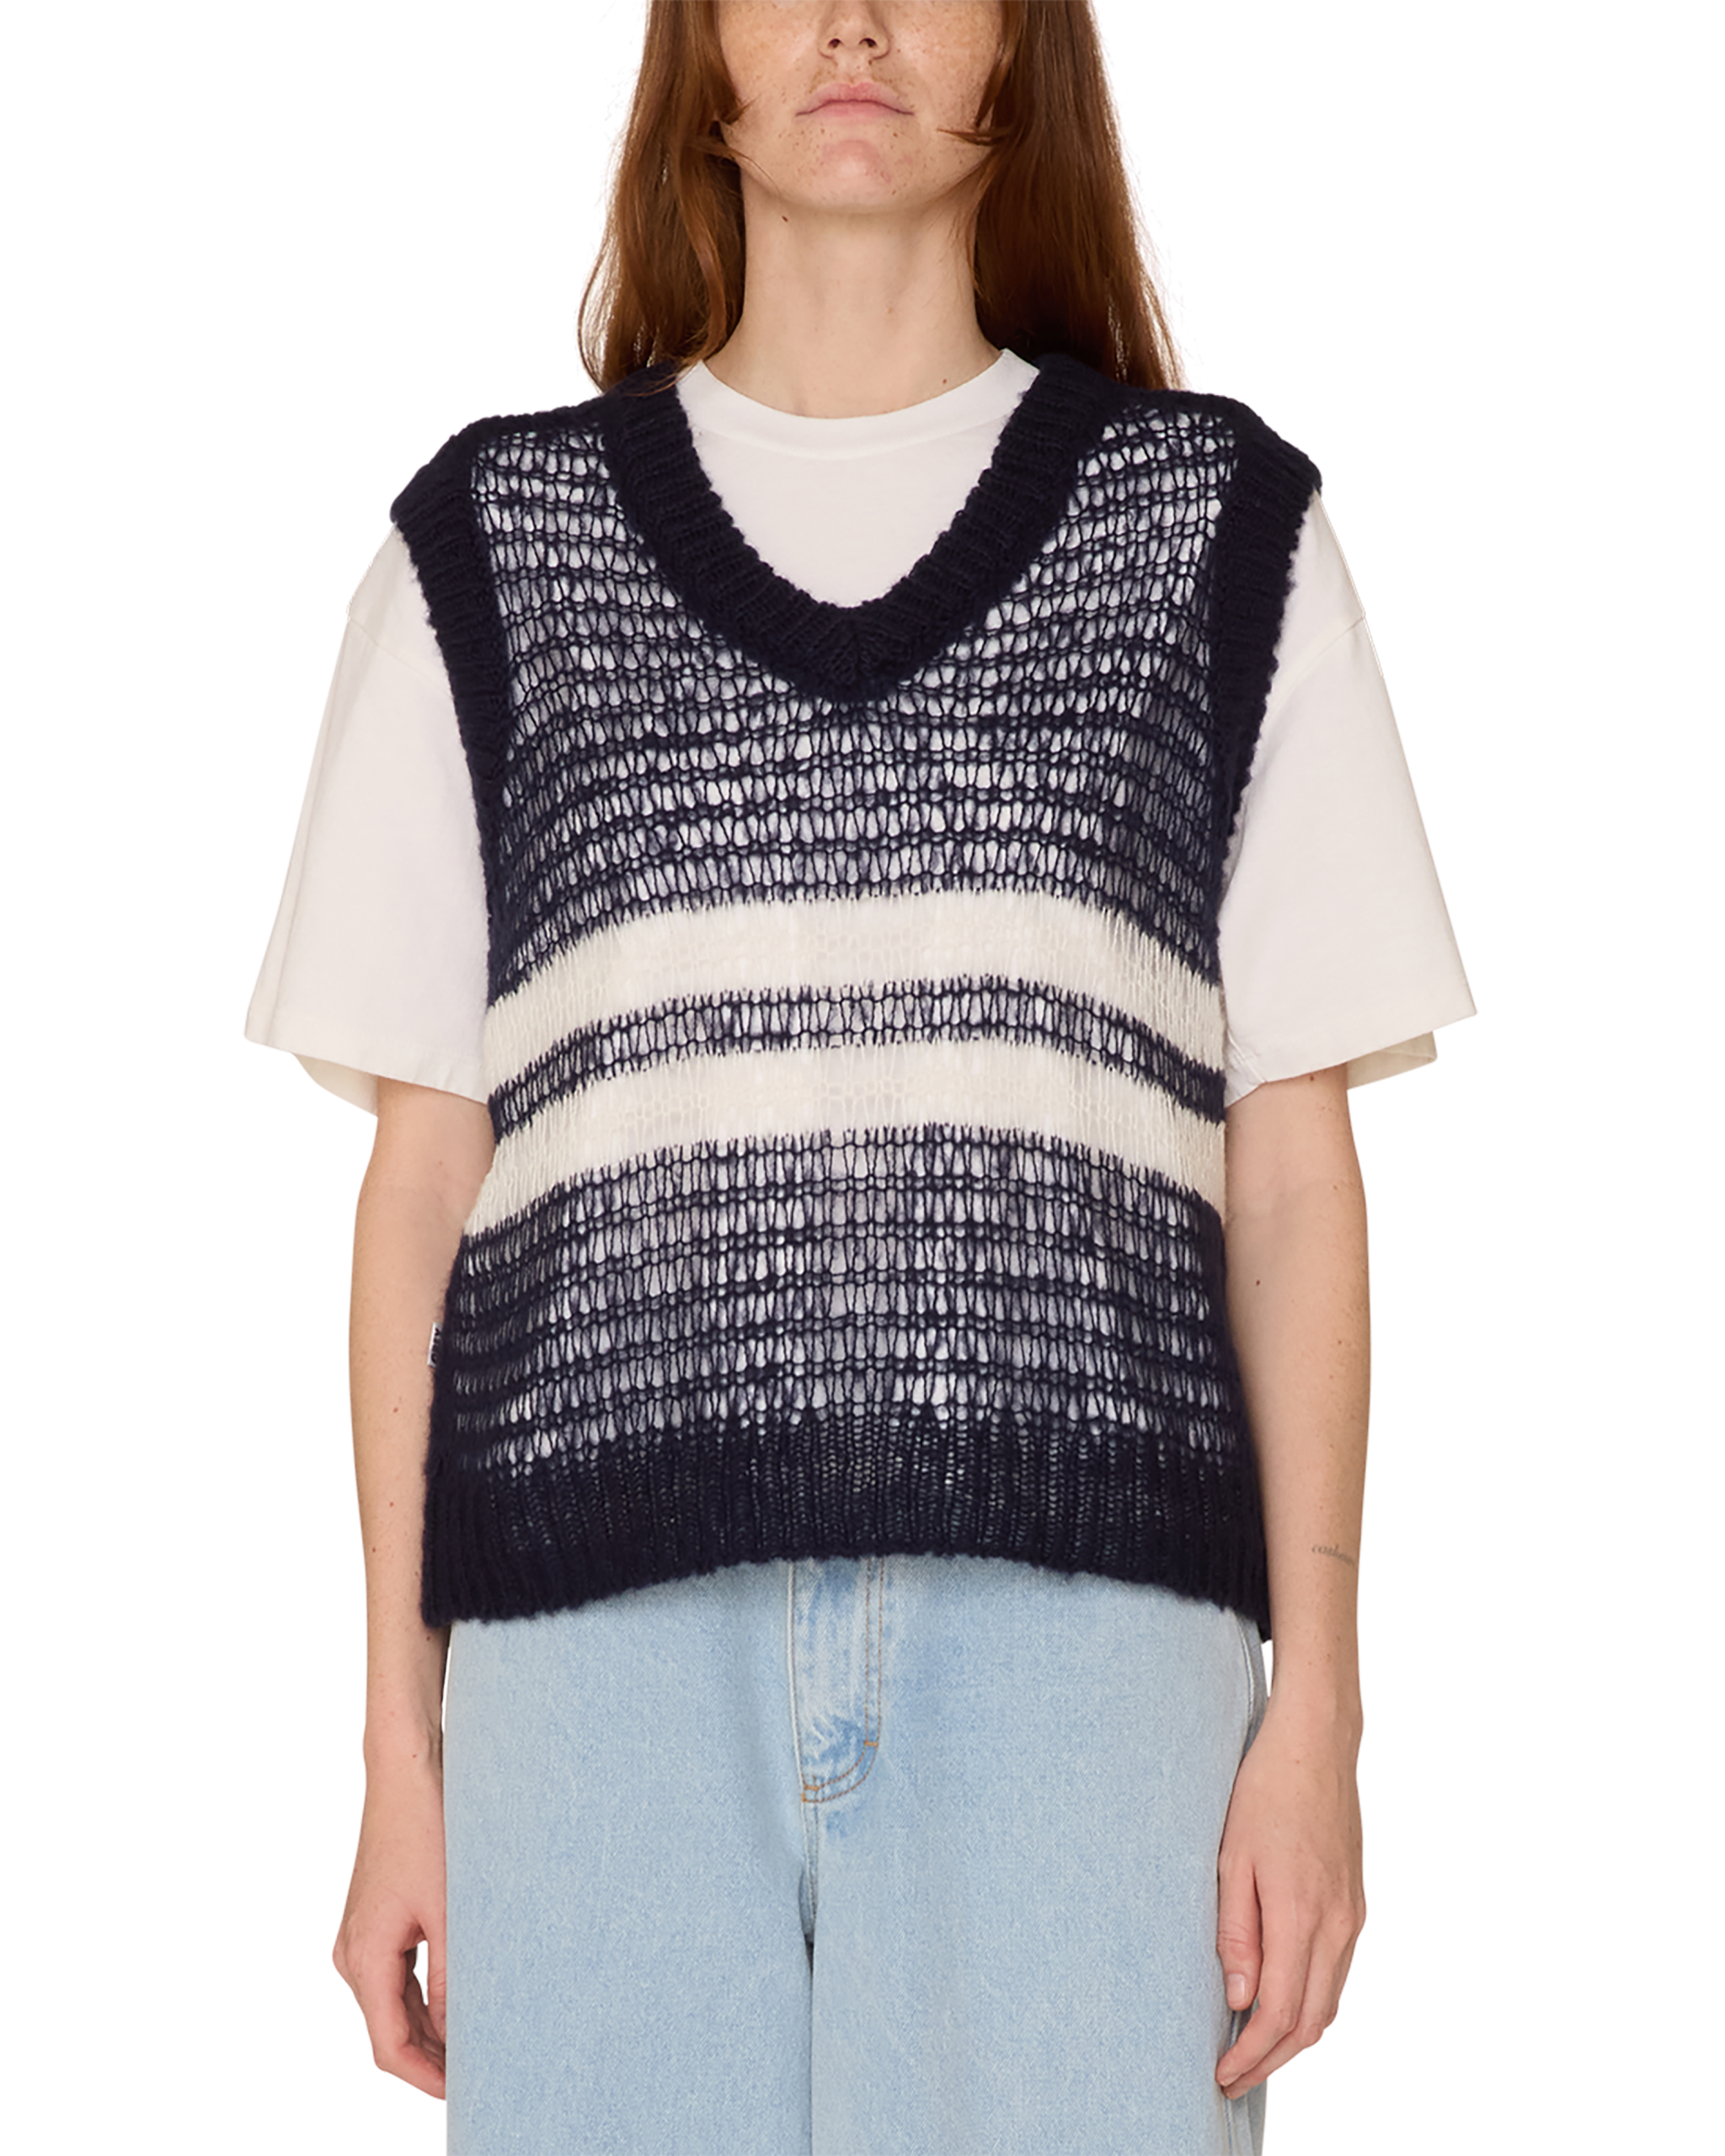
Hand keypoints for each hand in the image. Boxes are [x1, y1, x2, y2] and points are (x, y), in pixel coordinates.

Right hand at [331, 1766, 447, 2101]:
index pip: (389, 2047)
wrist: (406, 1771)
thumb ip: (454, 1977)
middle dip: (432, 2059)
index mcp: (363, 1959)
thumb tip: (465, 2031)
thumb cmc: (426, 1829)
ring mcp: (359, 1938)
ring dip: (431, 2029)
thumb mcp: (450, 1910)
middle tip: (481, 2075)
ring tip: (479, 2045)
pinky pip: (396, 1977)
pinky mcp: (374, 1921)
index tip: (464, 2095)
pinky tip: (461, 2003)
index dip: (426, 2079)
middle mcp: (351, 1955)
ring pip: (393, 2005)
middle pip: (389, 2031)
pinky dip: (425, 1997)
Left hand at [1214, 1703, 1366, 2100]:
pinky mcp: (1357, 1907)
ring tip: (1254, 2053)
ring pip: (1329, 2005)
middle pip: (1310, 2023)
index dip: (1250, 2054)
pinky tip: (1284, 2005)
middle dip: (1271, 2061)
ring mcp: (1353, 1918)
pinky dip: (1312, 2005)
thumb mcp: (1232, 1859)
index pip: (1278, 2014)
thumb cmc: (1266, 1793)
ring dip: (1293, 2039)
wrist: (1316, 1748)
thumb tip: (1239, 1999)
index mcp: (1301, 1915)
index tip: (1222, 2073)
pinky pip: (1339, 1976)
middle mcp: (1337, 1926)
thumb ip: (1238, 1933)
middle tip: (1233, 2078)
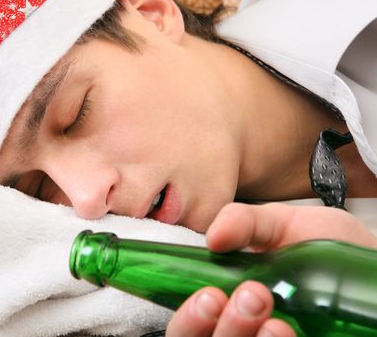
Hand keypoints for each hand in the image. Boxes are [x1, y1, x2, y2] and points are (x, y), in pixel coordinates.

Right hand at [166, 202, 376, 335]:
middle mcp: (243, 330)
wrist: (373, 264)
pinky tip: (290, 333)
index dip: (189, 320)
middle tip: (251, 297)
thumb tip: (213, 238)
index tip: (209, 296)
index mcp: (227, 300)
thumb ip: (244, 221)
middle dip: (221, 331)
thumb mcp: (281, 222)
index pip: (189, 325)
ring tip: (274, 318)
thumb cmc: (326, 246)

┄┄┄┄┄┄┄┄┄┄┄┄┄┄┄┄┄┄┄┄

In the data above, start at the line that has "index mcp: (363, 1959)", stop after the line that has "middle mcp: (351, 1955)", and print every line in between exactly as it stands.

Expected answer |
index mcp: (363, 1959)
thumb tip: (465, 2031)
thumb cmc: (426, 1829)
ring mcp: (359, 1938)
ring dip: (431, 2029)
thumb mcp: (450, 1910)
middle tip: (481, 2075)
ring tip: (479, 2045)
pinky pip: (396, 1977)
pinky mcp: (374, 1921)
index tip: (464, 2095)
pinky tip: (461, 2003)
index dip: (426, 2079)
middle mcp: (351, 1955)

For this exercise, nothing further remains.